Metadata-Version: 2.4
Name: apt-file-fast
Version: 1.0.1
Summary: Fast sharded-index replacement for apt-file search on Debian/Ubuntu.
Project-URL: Homepage, https://github.com/izumo-m/apt-file-fast
Project-URL: Repository, https://github.com/izumo-m/apt-file-fast
Project-URL: Issues, https://github.com/izumo-m/apt-file-fast/issues
Author-email: Masanao Izumo <49137441+izumo-m@users.noreply.github.com>
License-Expression: MIT
License-File: LICENSE
Keywords: apt,apt-file,debian,dpkg,package-search,ripgrep,ubuntu
Classifier: Development Status :: 5 - Production/Stable
Classifier: Environment :: Console
Classifier: Intended Audience :: Developers
Classifier: Intended Audience :: System Administrators
Classifier: Operating System :: POSIX :: Linux
Classifier: Programming Language :: Python :: 3
Classifier: Topic :: System :: Archiving :: Packaging
Classifier: Topic :: Utilities
Requires-Python: >=3.10
Requires-Dist: zstandard>=0.22
Description-Content-Type: text/markdown

# apt-file-fast

A fast replacement for `apt-file search` on Debian/Ubuntu — with **dramatically faster index creation**.

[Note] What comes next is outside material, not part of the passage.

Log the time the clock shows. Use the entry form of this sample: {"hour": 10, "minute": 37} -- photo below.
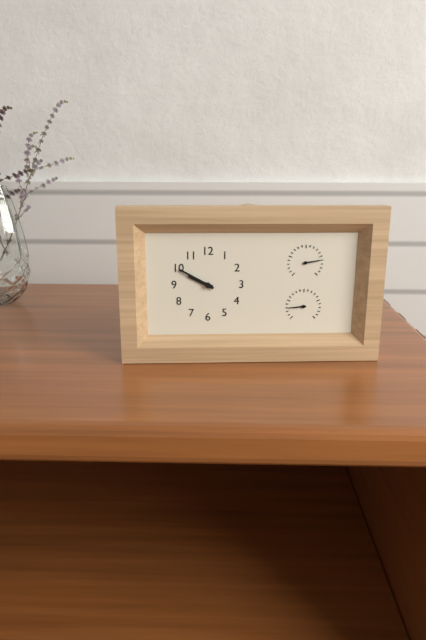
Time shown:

`apt-file-fast` builds and maintains a local search index of the files provided by your
installed packages. Updates are incremental: only the data for packages added, removed, or
changed since the last run is rewritten, so refreshing after `apt install` / `apt upgrade`
is **orders of magnitude faster than `apt-file update`**.

## Requirements

- Debian or Ubuntu
- Python 3.10+
- [`ripgrep`](https://github.com/BurntSushi/ripgrep) (`apt install ripgrep`)

## Install

### From PyPI (recommended)

```bash
uv tool install apt-file-fast
```

Or run it one-shot without installing:

```bash
uvx apt-file-fast --help
```

### From source

```bash
git clone https://github.com/izumo-m/apt-file-fast.git
cd apt-file-fast
uv sync
uv run apt-file-fast --help
```

## Usage

Build or refresh the index (run once, then after every `apt install`/`apt upgrade`):

```bash
apt-file-fast update
```

Search for a file across all installed packages:

```bash
apt-file-fast search ls
apt-file-fast search -i README            # case-insensitive
apt-file-fast search -x '^/usr/bin/py.*'  # regex
```

Search without building the index — scan `/var/lib/dpkg/info/*.list`
directly. Useful right after install (no `update` needed) or when you
want a result that always reflects current dpkg state:

```bash
apt-file-fast search --no-cache /bin/ls
```

Clear the cache:

```bash
apt-file-fast clean
```

### Options

| Option              | Scope        | Description                              |
| ------------------- | ------------ | ---------------------------------------- |
| `--cache-dir PATH`  | all commands | Override cache location                  |
| `-i, --ignore-case` | `search`     | Case-insensitive match                   |
| `-x, --regexp`      | `search`     | Treat the query as a regex               |
| `--no-cache`        | `search`     | Skip the index; grep dpkg state directly |

Index settings (compression, shard size, etc.) live in `manifest.json` and
are edited via `config set` rather than `update` flags — see below.
Run `apt-file-fast --help` for the full list of options.

### Configuration

Index settings are stored in the cache's `manifest.json`. View them or
change individual fields without rebuilding the index:

```bash
apt-file-fast config show
apt-file-fast config set --compression zstd --compression-level 7
apt-file-fast config set --search-threads 4
apt-file-fast config set --target-shard-bytes 1M
```

`config set` only persists the fields you pass; everything else is left
alone. A first-time `update` with no manifest auto-generates one with
the built-in defaults, so `config set` is optional.

#### Compression

Shards are zstd-compressed by default — both compression and decompression
are several times faster than gzip at comparable ratios for this kind of
repetitive TSV data. Each shard's filename (`shard-NNNN.tsv.zst` / `.tsv.gz`
/ `.tsv`) reflects how it is encoded, so a single cache directory can
legitimately hold a mix of formats during a migration — `search`
transparently handles all three via `rg -z`.

#### Migrating after a config change

Changing `compression`, `compression_level`, or `target_shard_bytes` only
affects shards written *after* the change. Existing shards are carried
verbatim by `update` until the packages they hold are added, removed, or
changed. To force every shard onto the new setting:

```bash
apt-file-fast config set --compression zstd
apt-file-fast clean && apt-file-fast update
```

`config set` prints a reminder to stderr when it detects that a
cache-affecting field changed against an existing index.

## License

[MIT](LICENSE) © 2026 Masanao Izumo

---

Contributors and maintainers: see
[`docs/development.md`](https://github.com/izumo-m/apt-file-fast/blob/main/docs/development.md)
for internals and the release process.